Sovereign Bancorp teams with Unisys to ease the integration of the bank's acquisitions.

Fueled by a growth-through-acquisition strategy, Sovereign Bancorp Inc. grew exponentially in the last 10 years. But the $35 billion financial services institutions growing pains were particularly acute in 1999, when it acquired 281 bank branches from the former BankBoston Corp.

In the struggle to absorb the new branches into its IT infrastructure, Sovereign, in partnership with the systems integration unit of Unisys Corp., developed a method for converting acquisitions quickly and efficiently. This method differentiates Sovereign from its competitors, said John McCarthy, chief technology officer at Sovereign.

"In the midst of this environment [of consolidation in the financial services industry], weve gotten acquisitions and mergers as a competency for this company. We can knock them out safely with no impact on the customer," McCarthy said. "Once we have a commitment to the underlying technology, it doesnt become a question of whose system is better. Its an extension of the tried-and-true."

When Sovereign acquired the 281 branches, it faced a daunting customer relationship issue: developing and deploying a multichannel banking and CRM (customer relationship management) system that would successfully span nearly 600 branches in seven states, with two separate call centers, within 10 months. The caveat: Customers must not perceive any interruption in service.
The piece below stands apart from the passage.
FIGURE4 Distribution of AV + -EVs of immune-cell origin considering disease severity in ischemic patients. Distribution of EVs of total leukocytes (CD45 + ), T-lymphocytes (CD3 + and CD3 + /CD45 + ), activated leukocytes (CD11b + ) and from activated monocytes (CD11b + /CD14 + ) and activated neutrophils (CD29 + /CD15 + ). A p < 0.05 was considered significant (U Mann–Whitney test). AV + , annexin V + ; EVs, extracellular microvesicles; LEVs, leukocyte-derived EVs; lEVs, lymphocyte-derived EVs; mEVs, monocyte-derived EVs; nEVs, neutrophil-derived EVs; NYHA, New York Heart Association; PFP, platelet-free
An average of 35 percent of bank customers leave during the period after an acquisition if an integration is not done quickly and invisibly, according to Unisys.
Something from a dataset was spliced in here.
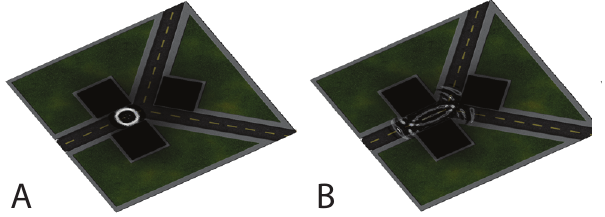
Fig. 9: Test scene geometry and the wave propagation effect evolving through time (from A to B). Parts (A) and (B) omit buildings to help in visualizing wave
Using Unisys retail delivery software, Customer Contact Solutions, Sovereign created a multichannel system that encompasses the branch system and its first online banking initiative.

With a rapid-fire IT and consulting response team that included Sovereign, former BankBoston employees and Unisys, and a strict implementation schedule, Sovereign headed off a projected huge customer exodus, in part by keeping its employee base happy.
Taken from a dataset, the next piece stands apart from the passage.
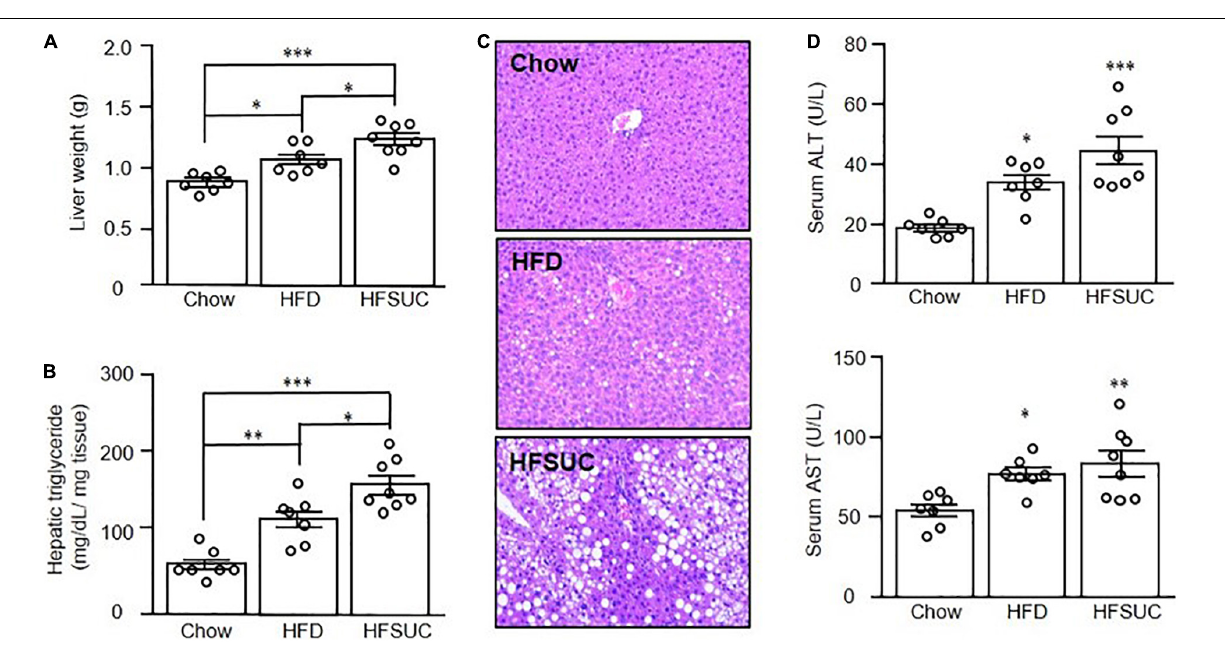
Frontiers in Nutrition |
The recipe for success in that scenario was specific project plans and strong participation from Unisys, according to McCarthy in Boston.

In addition to what could easily be termed a logistical nightmare of integrating so many branch locations (each with four or five teller stations), two big call centers and a host of legacy systems, the Sovereign/Unisys team also had to develop an IT infrastructure for the branches from the ground up. Because the acquisitions Sovereign made were branches rather than a full bank, there was little infrastructure to build on, according to McCarthy, who had to hire staff and implement systems to build a back office for the branches.

Sovereign uses bank automation software from Fiserve Inc., of Brookfield, Wis., on an outsourced basis. The bank also outsources its commodity-based functions—check processing, for example—that do not have a direct impact on customers. Those things that touch customers, employees and shareholders remain in-house.

Using Unisys Navigator Customer Contact Solution, which offers a suite of integrated components that enable access to common customer information across multiple channels with a single view of customers, Sovereign was able to convert 280 branches and encompass its online banking portal within six months.

Fiserves applications are integrated into Navigator, as are other key systems that encompass functions such as deposits and loans.

"Its a very outsourced environment; that was the primary integration we had to do," said Brian Ott, partner of global financial services at Unisys, in Blue Bell, Pa. To accomplish this, the Unisys team created application code that could bundle transactions that seamlessly touch the back-end system.

Sovereign recently announced the acquisition of Seacoast Financial Services Corp. and will begin the first conversions to that system next month. Next fall, it will begin conversions of another acquisition, Waypoint Financial Corp.

"Navigator has served us well, but the fact of the matter is its client/server, and its time to look at how we might do better in a browser-based [environment]," said McCarthy. "It could be Unisys successor product, and there are other companies that are well-known" that could fit the bill, he said.